## DIRECTIONS FOR THIS TASK
Return every line from the one with "Page size: 1275x1650." through the one with "For every layout", inclusive, exactly as it appears below.

Start of RECORD SET

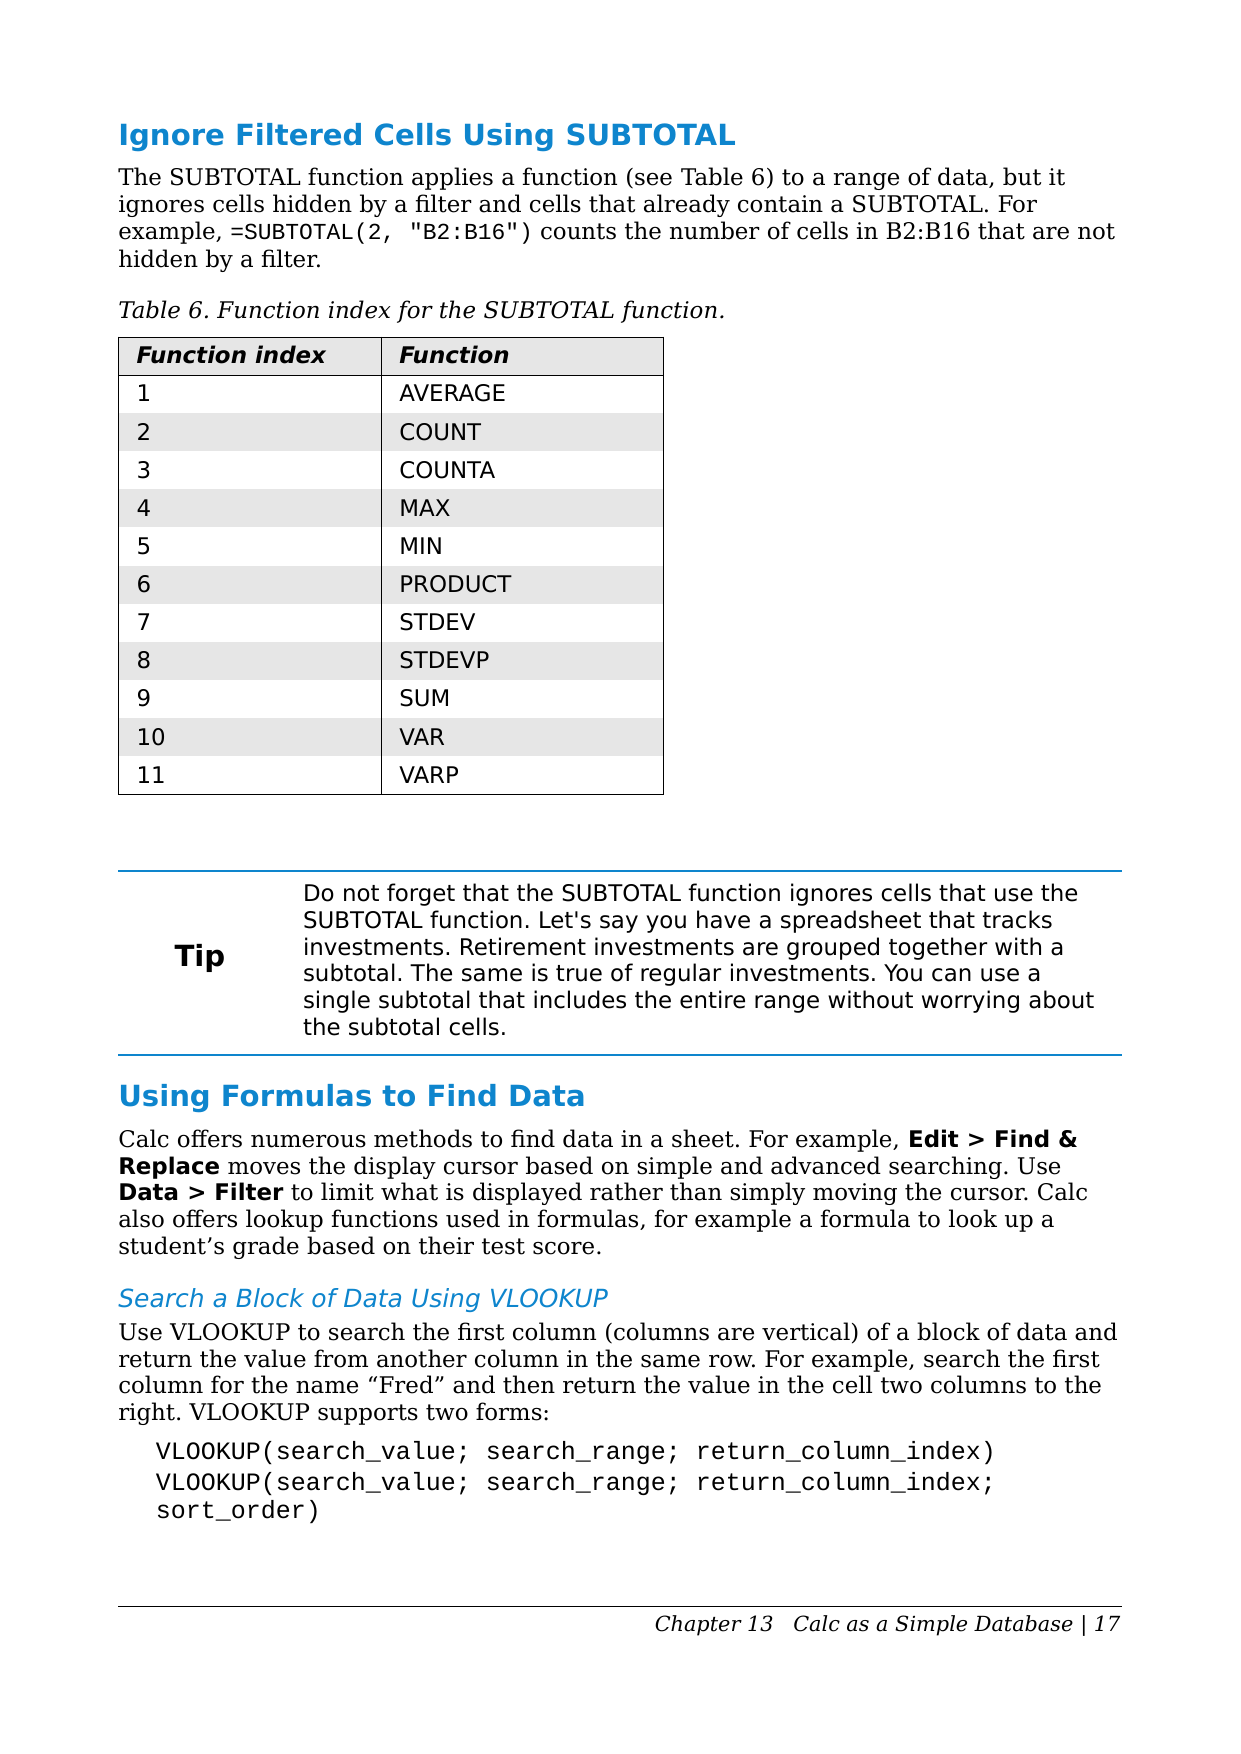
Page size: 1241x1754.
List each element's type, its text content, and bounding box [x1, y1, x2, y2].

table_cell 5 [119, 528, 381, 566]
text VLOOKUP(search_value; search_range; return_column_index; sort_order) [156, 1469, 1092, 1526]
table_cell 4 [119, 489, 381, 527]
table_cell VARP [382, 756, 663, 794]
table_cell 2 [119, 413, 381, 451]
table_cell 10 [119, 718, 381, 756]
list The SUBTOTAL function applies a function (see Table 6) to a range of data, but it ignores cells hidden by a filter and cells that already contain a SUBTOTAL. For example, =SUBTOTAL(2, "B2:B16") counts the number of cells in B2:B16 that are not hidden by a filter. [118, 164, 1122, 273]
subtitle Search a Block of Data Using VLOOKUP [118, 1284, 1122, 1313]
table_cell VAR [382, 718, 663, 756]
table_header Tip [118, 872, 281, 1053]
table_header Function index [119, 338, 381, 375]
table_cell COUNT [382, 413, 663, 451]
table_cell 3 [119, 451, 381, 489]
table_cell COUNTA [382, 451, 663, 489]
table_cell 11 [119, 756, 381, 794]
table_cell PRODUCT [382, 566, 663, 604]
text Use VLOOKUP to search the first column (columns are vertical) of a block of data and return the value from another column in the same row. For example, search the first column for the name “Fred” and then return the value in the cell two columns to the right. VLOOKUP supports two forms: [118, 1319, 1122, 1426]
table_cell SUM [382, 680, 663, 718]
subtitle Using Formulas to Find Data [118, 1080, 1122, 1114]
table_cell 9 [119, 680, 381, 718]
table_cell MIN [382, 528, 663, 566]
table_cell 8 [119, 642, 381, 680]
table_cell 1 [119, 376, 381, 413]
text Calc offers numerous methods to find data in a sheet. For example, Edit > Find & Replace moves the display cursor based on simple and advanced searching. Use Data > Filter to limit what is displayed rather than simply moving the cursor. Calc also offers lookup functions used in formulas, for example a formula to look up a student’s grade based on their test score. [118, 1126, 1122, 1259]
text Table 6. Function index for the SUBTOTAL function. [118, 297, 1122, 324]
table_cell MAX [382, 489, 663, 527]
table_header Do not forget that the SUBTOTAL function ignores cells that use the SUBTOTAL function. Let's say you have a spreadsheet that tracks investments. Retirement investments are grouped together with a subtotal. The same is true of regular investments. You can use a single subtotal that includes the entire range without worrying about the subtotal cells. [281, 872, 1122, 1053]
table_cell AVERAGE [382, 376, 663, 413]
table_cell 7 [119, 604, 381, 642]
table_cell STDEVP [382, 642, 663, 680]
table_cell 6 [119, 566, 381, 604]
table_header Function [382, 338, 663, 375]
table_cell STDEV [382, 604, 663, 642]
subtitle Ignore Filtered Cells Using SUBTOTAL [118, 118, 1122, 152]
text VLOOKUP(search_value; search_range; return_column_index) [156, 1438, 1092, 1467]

End of RECORD SET
Start of RECORD SET

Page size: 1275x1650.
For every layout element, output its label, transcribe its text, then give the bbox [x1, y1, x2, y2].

End of RECORD SET

## PROBLEM SOLUTION
Page size: 1275x1650.
For every layout element, output its label, transcribe its text, then give the bbox [x1, y1, x2, y2].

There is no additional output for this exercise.